• The problem
Scan the material and copy every line in which "output" appears.

• Data supplied
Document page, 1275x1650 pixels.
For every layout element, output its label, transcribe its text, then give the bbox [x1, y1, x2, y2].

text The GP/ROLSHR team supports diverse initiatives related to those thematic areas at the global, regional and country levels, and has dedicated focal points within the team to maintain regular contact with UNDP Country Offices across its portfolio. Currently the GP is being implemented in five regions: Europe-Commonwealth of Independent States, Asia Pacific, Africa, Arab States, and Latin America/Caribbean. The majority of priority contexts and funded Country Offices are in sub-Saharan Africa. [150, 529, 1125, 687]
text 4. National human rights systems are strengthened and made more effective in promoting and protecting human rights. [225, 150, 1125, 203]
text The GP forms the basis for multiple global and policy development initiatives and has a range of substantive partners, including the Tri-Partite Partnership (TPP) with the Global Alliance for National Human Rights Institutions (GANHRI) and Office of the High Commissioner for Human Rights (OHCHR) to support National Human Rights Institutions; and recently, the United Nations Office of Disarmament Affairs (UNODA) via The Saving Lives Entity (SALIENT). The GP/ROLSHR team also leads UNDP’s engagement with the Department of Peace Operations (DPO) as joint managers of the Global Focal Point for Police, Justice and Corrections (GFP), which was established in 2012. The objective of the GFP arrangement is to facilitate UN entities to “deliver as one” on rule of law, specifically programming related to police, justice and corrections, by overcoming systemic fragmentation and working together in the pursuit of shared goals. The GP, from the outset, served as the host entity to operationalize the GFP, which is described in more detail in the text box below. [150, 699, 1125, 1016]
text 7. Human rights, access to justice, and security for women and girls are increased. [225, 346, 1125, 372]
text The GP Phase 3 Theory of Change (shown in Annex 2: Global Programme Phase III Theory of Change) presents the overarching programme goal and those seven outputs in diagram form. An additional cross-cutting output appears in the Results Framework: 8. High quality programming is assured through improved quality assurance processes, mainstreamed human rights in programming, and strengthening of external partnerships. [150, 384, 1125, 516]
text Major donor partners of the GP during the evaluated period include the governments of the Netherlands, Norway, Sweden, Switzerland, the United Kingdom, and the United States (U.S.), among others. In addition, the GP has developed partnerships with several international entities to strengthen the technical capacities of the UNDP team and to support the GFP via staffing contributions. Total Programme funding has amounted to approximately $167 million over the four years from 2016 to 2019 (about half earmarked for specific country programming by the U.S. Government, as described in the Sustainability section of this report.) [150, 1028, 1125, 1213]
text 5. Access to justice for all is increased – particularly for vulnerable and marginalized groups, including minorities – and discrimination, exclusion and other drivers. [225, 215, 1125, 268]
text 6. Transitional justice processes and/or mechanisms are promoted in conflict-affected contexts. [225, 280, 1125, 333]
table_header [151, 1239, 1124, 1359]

• Problem solution
For every layout element, output its label, transcribe its text, then give the bbox [x1, y1, x2, y2].
text The GP Phase 3 Theory of Change (shown in Annex 2: Global Programme Phase III Theory of Change) presents the overarching programme goal and those seven outputs in diagram form. An additional cross-cutting output appears in the Results Framework: 8. High quality programming is assured through improved quality assurance processes, mainstreamed human rights in programming, and strengthening of external partnerships. [150, 384, 1125, 516]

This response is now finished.